Forget the the tightly-scripted media interview complete with tears, or the full Woman's Weekly spread. Kim Dotcom's approach is more hands-on. He may be a squillionaire (even if most of his assets have been seized), but the image he presents is one of a guy who just wants to have some fun.
Inviting a tech-savvy and connected internet geek to have a swim with him over the weekend was a stroke of genius. This move guaranteed that the event would go viral over social media and would then hit the mainstream media.
Now he's on a charm offensive, turning up last night to the filming of the last ever episode of Media 7, and tonight he's the guest speaker at a public meeting in Coatesville.
To top things off for Dotcom, he's had another win in the courts, with a High Court judge today ruling that the warrants obtained for the raid on Dotcom's house were invalid.
I don't know much about Dotcom, other than what I see or read in the media. It's safe to say, though, that's he's not your average multi-millionaire. The enormous mansion, the fast cars, the crazy antics, are all part of a larger-than-life persona. It's a picture that clashes with the one the US government wants us to believe. In the eyes of the United States government, Dotcom is little better than a Bond super-villain, being the brain behind a vast criminal conspiracy that involves racketeering, copyright infringement and money laundering.
However, the battle over Dotcom's future (a New Zealand mansion or a US jail) won't be determined by the number of Twitter followers he can amass. He will be pleased, then, that he seems to be winning most of the legal battles to date.
Today's ruling by Justice Winkelmann found that the warrants obtained by police in their farcical raid on the Dotcom mansion were illegal, because they did not adequately describe the nature of the offences to which they were related.

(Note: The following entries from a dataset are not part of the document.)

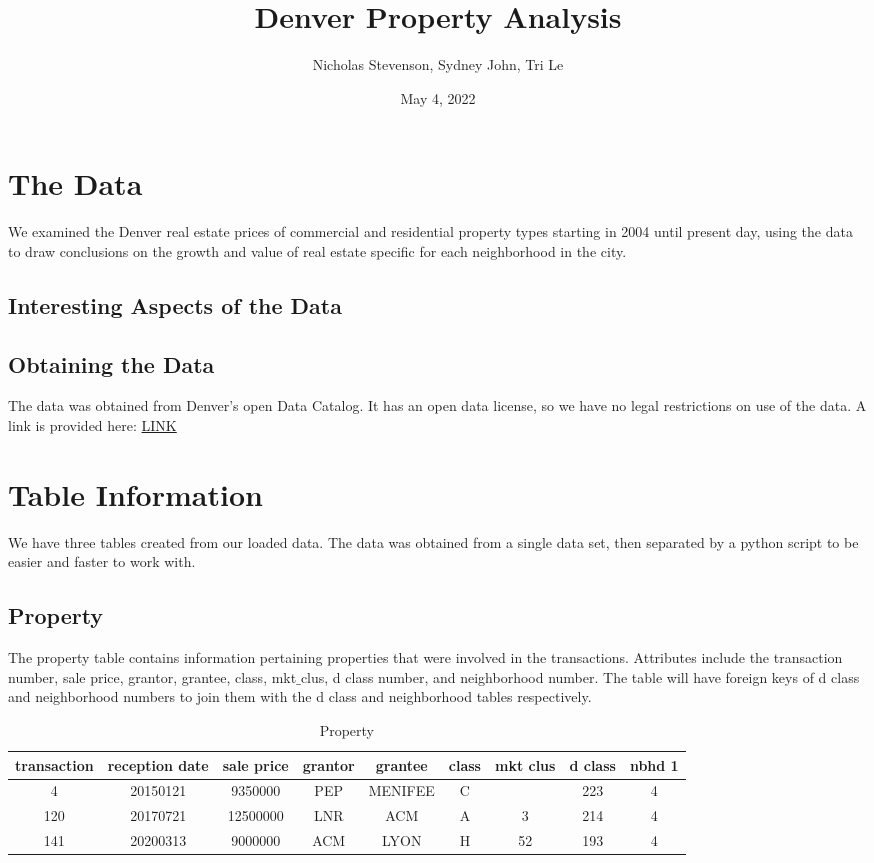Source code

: \documentclass[]{article}
\title{Denver Property Analysis}
\author{Nicholas Stevenson, Sydney John, Tri Le}
\date{May 4, 2022}
\begin{document}
\maketitle
\section{The Data}
We examined the Denver real estate prices of commercial and residential property types starting in 2004 until present day, using the data to draw conclusions on the growth and value of real estate specific for each neighborhood in the city.
\subsection{Interesting Aspects of the Data}
\subsection{Obtaining the Data}
The data was obtained from Denver's open Data Catalog. It has an open data license, so we have no legal restrictions on use of the data. A link is provided here: \href{https://www.denvergov.org/opendata/dataset/city-and-county-of-denver-real-property-sales-and-transfers}{LINK}
\section{Table Information}
We have three tables created from our loaded data. The data was obtained from a single data set, then separated by a python script to be easier and faster to work with.

\subsection{Property}
The property table contains information pertaining properties that were involved in the transactions. Attributes include the transaction number, sale price, grantor, grantee, class, mkt$\_$clus, d class number, and neighborhood number. The table will have foreign keys of d class and neighborhood numbers to join them with the d class and neighborhood tables respectively.

\begin{table}[h!]
	\begin{center}
		\caption{Property}
		\label{tab:table1}
		\begin{tabular}{c|c|c|c|c|c|c|c|c} 
			\textbf{transaction} & \textbf{reception date} & \textbf{sale price} & \textbf{grantor} & \textbf {grantee} & \textbf{class} & \textbf{mkt clus} & \textbf{d class} & \textbf{nbhd 1} \\
			\hline
			4 & 20150121 & 9350000 & PEP & MENIFEE  & C & & 223 & 4 \\
			120 & 20170721 & 12500000 & LNR & ACM & A & 3 & 214 & 4\\
			141 & 20200313 & 9000000 & ACM & LYON & H & 52 & 193 & 4\\
		\end{tabular}
	\end{center}
\end{table}
\end{document}

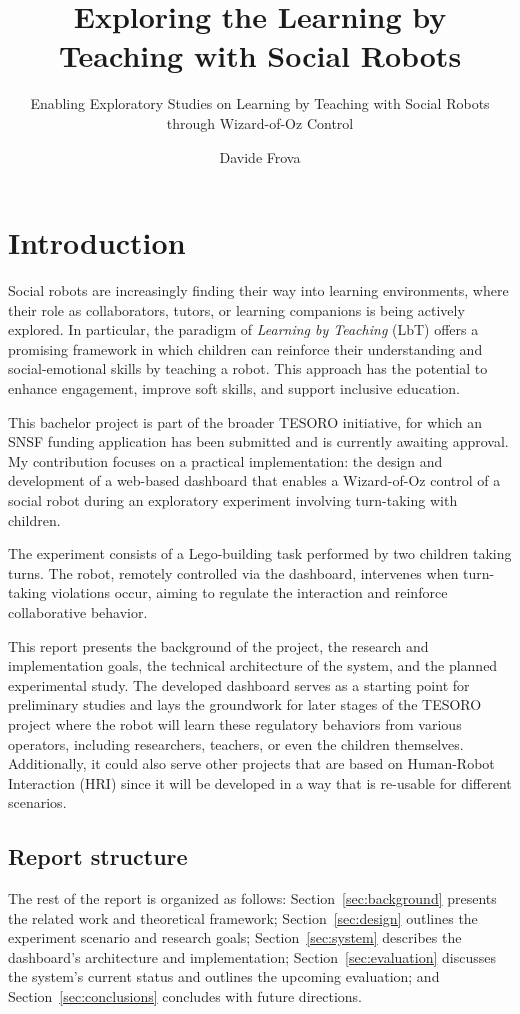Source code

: \documentclass[a4paper]{usiinfbachelorproject}
\author{Davide Frova}
\title{\textbf{Exploring the Learning by Teaching with Social Robots}}
\subtitle{Enabling Exploratory Studies on Learning by Teaching with Social Robots through Wizard-of-Oz Control}
\begin{document}
\maketitle
\tableofcontents\newpage

\section{\textbf{Introduction}}

Social robots are increasingly finding their way into learning environments, where their role as collaborators, tutors, or learning companions is being actively explored. In particular, the paradigm of \textit{Learning by Teaching} (LbT) offers a promising framework in which children can reinforce their understanding and social-emotional skills by teaching a robot. This approach has the potential to enhance engagement, improve soft skills, and support inclusive education.

This bachelor project is part of the broader TESORO initiative, for which an SNSF funding application has been submitted and is currently awaiting approval. My contribution focuses on a practical implementation: the design and development of a web-based dashboard that enables a Wizard-of-Oz control of a social robot during an exploratory experiment involving turn-taking with children.

The experiment consists of a Lego-building task performed by two children taking turns. The robot, remotely controlled via the dashboard, intervenes when turn-taking violations occur, aiming to regulate the interaction and reinforce collaborative behavior.

This report presents the background of the project, the research and implementation goals, the technical architecture of the system, and the planned experimental study.
The developed dashboard serves as a starting point for preliminary studies and lays the groundwork for later stages of the TESORO project where the robot will learn these regulatory behaviors from various operators, including researchers, teachers, or even the children themselves. Additionally, it could also serve other projects that are based on Human-Robot Interaction (HRI) since it will be developed in a way that is re-usable for different scenarios.

\subsection{\textbf{Report structure}}
The rest of the report is organized as follows: Section~\ref{sec:background} presents the related work and theoretical framework; Section~\ref{sec:design} outlines the experiment scenario and research goals; Section~\ref{sec:system} describes the dashboard's architecture and implementation; Section~\ref{sec:evaluation} discusses the system's current status and outlines the upcoming evaluation; and Section~\ref{sec:conclusions} concludes with future directions.
\end{document}
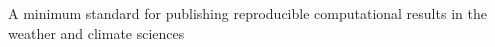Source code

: A minimum standard for publishing reproducible computational results in the weather and climate sciences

Justice Winkelmann also ruled that because the warrants were expressed to capture a broad range of materials, some of which would inevitably be irrelevant to the investigation, the warrants were invalid.
The judge went on to suggest that the police ought to have sought conditions in relation to the warrants, setting out how the evidence could be dealt with. Presumably such conditions would have assisted police and FBI agents, ensuring they knew exactly what the scope of their authority was.
Justice Winkelmann also ruled that the release of cloned hard drives by police to the FBI was in breach of the Solicitor-General's direction under section 49(2) of the Mutual Assistance in Criminal Matters Act 1982. That direction stated that items seized were to remain with the Commissioner of Police until further direction. The lawyers for the Crown tried to argue that Dotcom and his fellow plaintiffs consented to the release to the FBI of the material, but the judge did not accept this argument.
The judge ruled that the Crown must seek the return of the cloned material from the FBI, and must appoint an independent lawyer to determine which evidence is relevant and which is irrelevant. Relevant material will then be provided to the US authorities.
The judge declined to rule on the admissibility of any evidence in proceedings. Those matters will be heard next week.
But by obtaining an order that evidence was obtained by unlawful means, the plaintiffs have given themselves a fighting chance of having some or all of the evidence secured via the warrants ruled inadmissible. On the other hand, the Crown will argue that any technical irregularities in the warrants were not fatal, and that while the process was flawed the evidence itself is able to be used by police. It might turn out that this victory by Dotcom, while embarrassing to police, means very little.
The onus is on the police to get their warrants right, but in reading through the judge's reasoning, particularly in relation to the judgements officers are expected to make at the scene in determining whether something is relevant or not, it is difficult not to have some sympathy for the role of the humble police officer who has to make an on-the-spot call.
On the other hand, the words of Lord Camden in Entinck v Carrington  EWHC KB J98 still ring loud in the ears of our judiciary:
The great end, for which men entered into society, was to secure their property. That right is preserved sacred and incommunicable in all instances, where it has not been taken away or abridged by some public law for the good of the whole. The cases where this right of property is set aside by private law, are various. Distresses, executions, forfeitures, taxes etc are all of this description; wherein every man by common consent gives up that right, for the sake of justice and the general good. By the laws of England, every invasion of private property, be it ever so minute, is a trespass. No man can set his foot upon my ground without my license, but he is liable to an action, though the damage be nothing; which is proved by every declaration in trespass, where the defendant is called upon to answer for bruising the grass and even treading upon the soil. If he admits the fact, he is bound to show by way of justification, that some positive law has empowered or excused him. The justification is submitted to the judges, who are to look into the books; and if such a justification can be maintained by the text of the statute law, or by the principles of common law. If no excuse can be found or produced, the silence of the books is an authority against the defendant, and the plaintiff must have judgment.Judges will always construe the rights of police and law enforcement agencies very narrowly. The judgment in this case appears on the face of it to be consistent with that line of reasoning, even if to some it will appear as if the errors in the warrants were "mere technicalities".